I’m watching Six Feet Under, being six feet under the influence of high potency drugs. Not Ativant, but a very similar version of it.
It’s beautiful. The nightmares of both character scared me to the core. I ate it so it’s a very clean kind of high. Not a gross carbonated, cumbusted kind of high, but a very pure one, where it’s easy to breath and you don’t hear the cracking of the microscopic hairs in you esophagus when you breath and when you cough. I have to go back to Six Feet Under because it’s the last part and it’s really good.
You know that’s how it is. Babies are born and people die. Babies are the pure and clean and people are the carbonated and combusted kind.
My dog is eating a tissue. Whatever, I’m too high bumping into walls and shit and feeling like I have a back holder resting on my hips, (chins? What are chins? Oh yeah, chins, no I meant hips, that’s what I first said) and feeling a surge of orgasm flowing up and down my spine.
So this girl in six feet under said she never masturbates because she never found it interesting. However, she also admitted that she doesn’t talk dirty when having sex and she never found an orgasm to be all that great. Which led her friends to the conclusion that based on the fact that if she knows what an orgasm really feels like, she would talk dirty to her partner, the girl never comes. Poor her. So basically she doesn’t find masturbation interesting because she doesn’t come. If she were to ever have an orgasm she wouldn’t say something like that about it. And she would masturbate! Which sucks. Well no, not really. In reality masturbation is better than sex, so those who don’t do it have never really felt what an orgasm is really supposed to feel like.

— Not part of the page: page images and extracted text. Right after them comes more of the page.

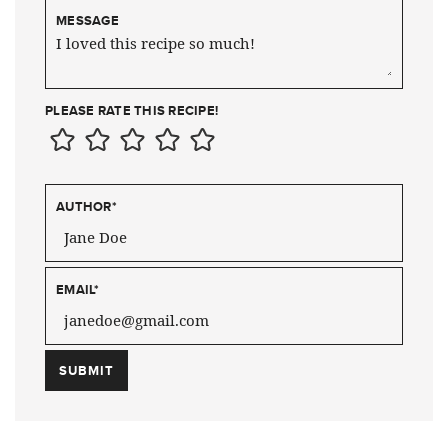
MESSAGE
PLEASE RATE THIS RECIPE!
AUTHOR
*
EMAIL
*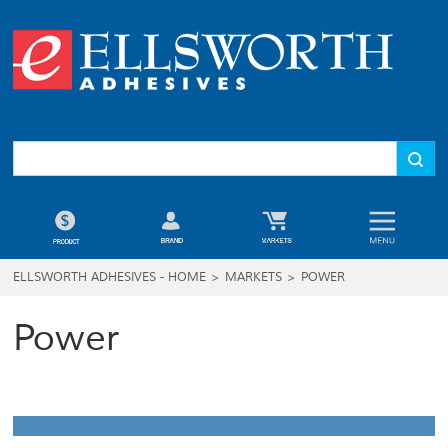
ELLSWORTH ADHESIVES - HOME
>
MARKETS
>
POWER
Power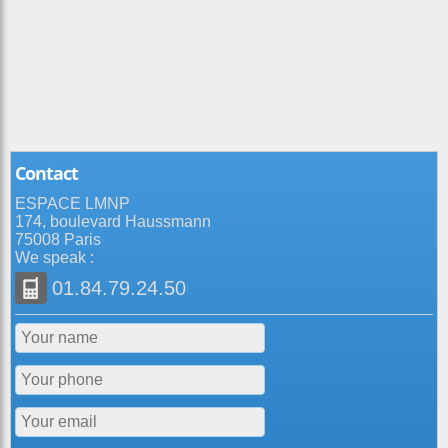
Contact
ESPACE LMNP
174, boulevard Haussmann
75008 Paris
We speak :
01.84.79.24.50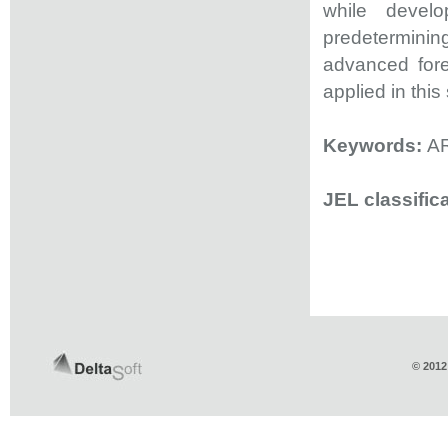
while develo
predeterminin
advanced for
applied in this
Keywords:
AR
JEL classific
© 2012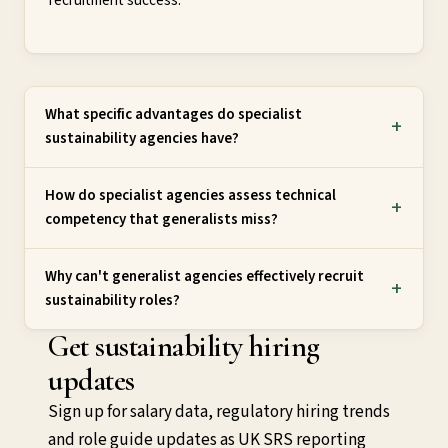
recruitment success.
What specific advantages do specialist
sustainability agencies have?
How do specialist agencies assess technical
competency that generalists miss?
Why can't generalist agencies effectively recruit
sustainability roles?
Get sustainability hiring
updates
Sign up for salary data, regulatory hiring trends
and role guide updates as UK SRS reporting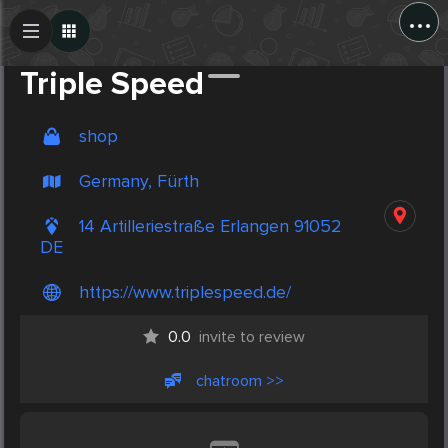
...
Create Post
Post
Triple Speed
shop
Germany, Fürth
14 Artilleriestraße Erlangen 91052
DE
https://www.triplespeed.de/
0.0
invite to review
chatroom >>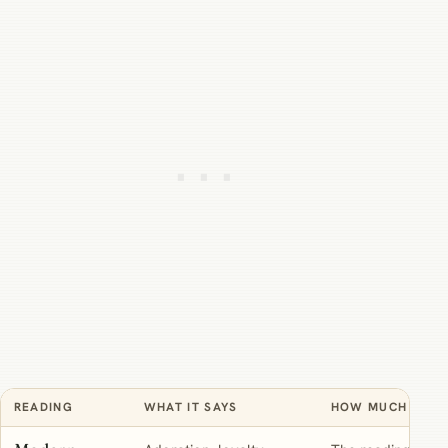
READING
WHAT IT SAYS
HOW MUCH TO TR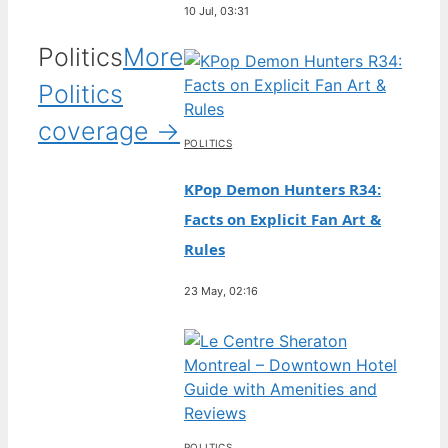
10 Jul, 03:31
Politics
More
Politics
coverage →
POLITICS
KPop Demon Hunters R34:
Facts on Explicit Fan Art &
Rules
23 May, 02:16
POLITICS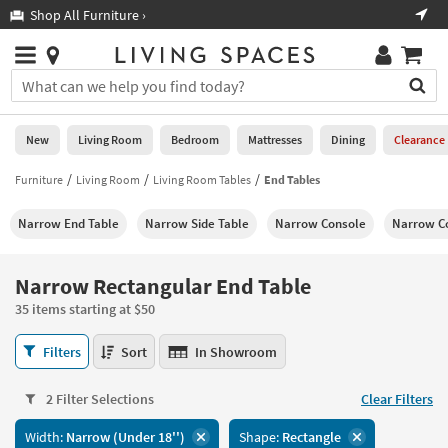
×
If
Shop All Furniture ›
Help
you
are
Stores
using
Stores
You
a
can
screen
search
0
reader
Liked
for
New
Living Room
Bedroom
Mattresses
Dining
Clearance
and
products
are
by
Furniture
Living Room
Living Room Tables
End Tables
New
having
typing
problems
into
Narrow End Table
Narrow Side Table
Narrow Console
Narrow Co
using
Living
this
this
Room
field.
website,
Or
Narrow Rectangular End Table
please
Bedroom
you
call
35 items starting at $50
can
877-
Mattresses
use
Narrow
266-
Filters
Sort
In Showroom
the
Rectangular
7300
Dining
arrow
End
for
key
2 Filter Selections
Clear Filters
Table
assistance.
Home
or
35
Width:
Narrow (Under 18'')
Shape:
Rectangle
Office
tab
items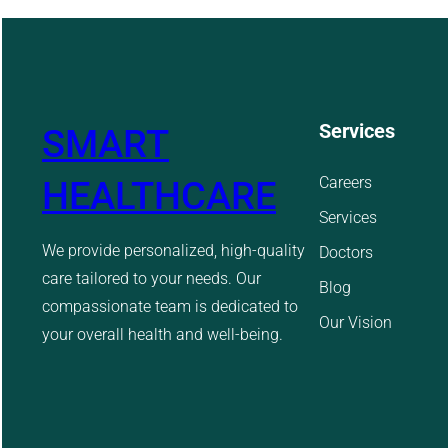
Services
SMART
Careers
HEALTHCARE
Services
We provide personalized, high-quality
Doctors
care tailored to your needs. Our
Blog
compassionate team is dedicated to
Our Vision
your overall health and well-being.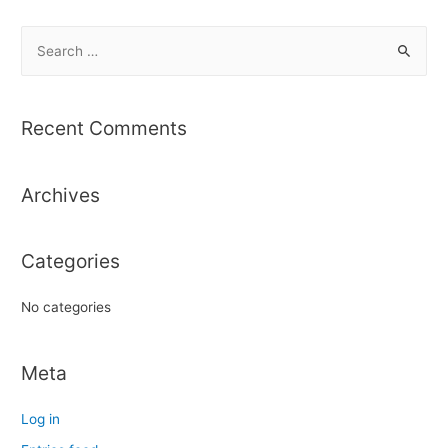
S
e
a
r
Recent Comments
c
h
Archives
f
o
r
Categories
:
No categories
Meta
Log in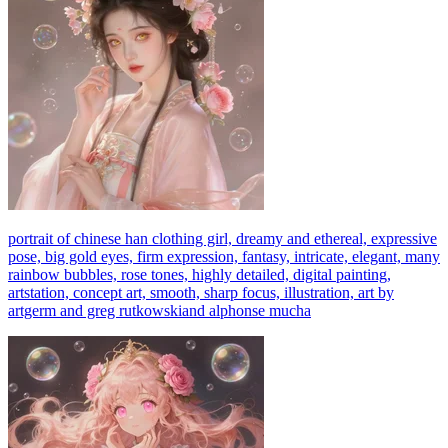
portrait of chinese han clothing girl, dreamy and ethereal, expressive
pose, big gold eyes, firm expression, fantasy, intricate, elegant, many
rainbow bubbles, rose tones, highly detailed, digital painting,
artstation, concept art, smooth, sharp focus, illustration, art by
artgerm and greg rutkowskiand alphonse mucha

In other words, get stoned and jack your silly little ass off till you can’t feel feelings anymore and come with a loud yelp to let the world know that you have been jacking off for the past two hours and your skin is peeling off because of a pulling overload. ROFL.
That shit is awesome, I should eat more often. Eat more weed. Eat more pussy. Eat more food to satisfy my munchies spree. And my dog can eat more kleenex if he wants. Who knew you could eat so much more than just food, and to think that I wrote it last although it goes hand in hand with the previous ones.
Now off to looking at some weird photos trying not to freak out.
Reminiscence of the memory has a cat crossed with a dolphin in it and to think that I always say it as a rock. I thought they were making fun of the cruelty in which Iraqi prisonners were treated but then I thought, who the fuck would make fun of something like that?